A few notes on my personal transition to cleaner energy.  About 6 years ago, we needed to purchase some new appliances: hot water heaters, stove top, clothes dryer.  At the time we opted for natural gas appliances – they were more energy efficient and operated more towards our preferences (not a fan of electric stove top or electric clothes dryer).  I now realize that natural gas stove tops are not good for indoor air quality; had we realized that at the time, this might have swayed our decision.  We also bought a new car about 5 years ago – internal combustion; we really need 4 wheel drive where we live and at the time there weren’t good hybrid or electric options.

About 2 years ago, we decided to make the plunge for rooftop solar for our home, this was eventually installed about a year ago (5 years ago, we wouldn’t have seriously considered solar, owing to cost and available technologies).  We also purchased two Tesla Powerwalls, which allows us to generate power for our household if the grid electricity is down and also at night.  As a second backup, we opted to keep the natural gas Generac (no simple task to integrate this with the Powerwalls). After tax breaks and rebates, all this cost us about $40K.  Based on our current electricity use, we will break even in about 15 years.

Caption:  48 solar panels on south facing garage roof.  Tesla Powerwalls (two white vertical rectangles) and Generac (white box on the ground)

The primary motivation for us to go solar was energy security (we already had a natural gas Generac backup system); we would not have gone solar without the Tesla Power Walls.  The Generac was kept to provide power in the event of wildfires drastically reducing the incoming solar radiation (a situation which is not unusual in the Sierra Nevadas). Our local power generation in Nevada is already pretty clean, with abundant renewables including geothermal; local air pollution is low and mostly generated by automobiles.  $40K would have been a lot to pay for ‘virtue signalling’ for clean energy, when our local power sources are already pretty clean.

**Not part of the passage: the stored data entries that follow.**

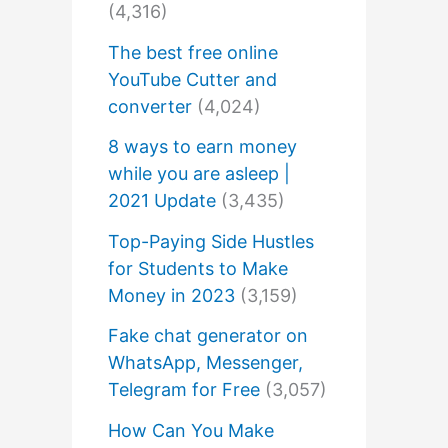
(4,316)
The best free online
YouTube Cutter and
converter
(4,024)
8 ways to earn money
while you are asleep |
2021 Update
(3,435)
Top-Paying Side Hustles
for Students to Make
Money in 2023
(3,159)
Fake chat generator on
WhatsApp, Messenger,
Telegram for Free
(3,057)
How Can You Make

The next point I want to make is how the infrastructure of solar power changes your outlook on future purchases of appliances, cars, heating and air conditioning.  Re air conditioning, while we have air conditioning in the house, we use a swamp cooler (powered by electricity) which our climate allows and which we vastly prefer owing to to the ventilation.  Not clear that electric vehicles are the right decision at this point (our existing cars are running fine).  We will probably replace the natural gas hot water heaters in the relatively near term, provided that our existing ones can be somehow/somewhere be re-used.

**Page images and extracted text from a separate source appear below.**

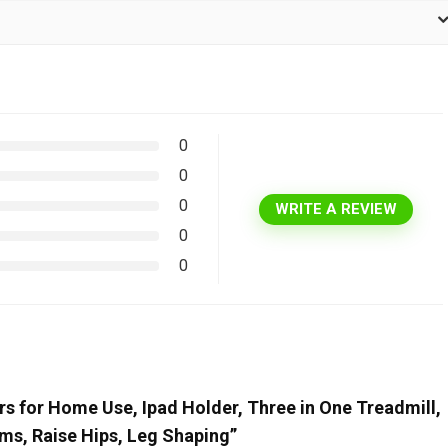
0
0
0
WRITE A REVIEW
0
0
ners for Home Use, Ipad Holder, Three in One Treadmill,
rms, Raise Hips, Leg Shaping”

Our house was built in the 1980’s, with a fairly ingenious passive solar design that allows mid winter sun to pour into the house, both directly into living spaces

and also into higher levels, where it warms up stone walls, also with ceiling fans to bring the heat downwards.

In summer, when the sun is angled higher, little sunlight enters into the house.  So our wintertime heating bill is relatively low.   But over the next 5 years we will probably replace our 3 gas furnaces, will look seriously into heat pumps and alternatives to natural gas furnaces.

JC reflections

There are two broad issues here, extending from my personal anecdotes.

Energy infrastructure matters – once infrastructure is in place (home solar, charging stations for electric vehicles, whatever), decisions to move towards cleaner and more efficient use of energy become much simpler.

Second, your ‘best’ decisions made now may become suboptimal in ~5 years time, but you are locked in by the infrastructure (appliances, power plant, whatever).  Bottom line is that ‘urgency’ to improve in a ‘green’ direction can backfire; wait until the appliance, power plant whatever  comes to the end of its useful life and there will be better options.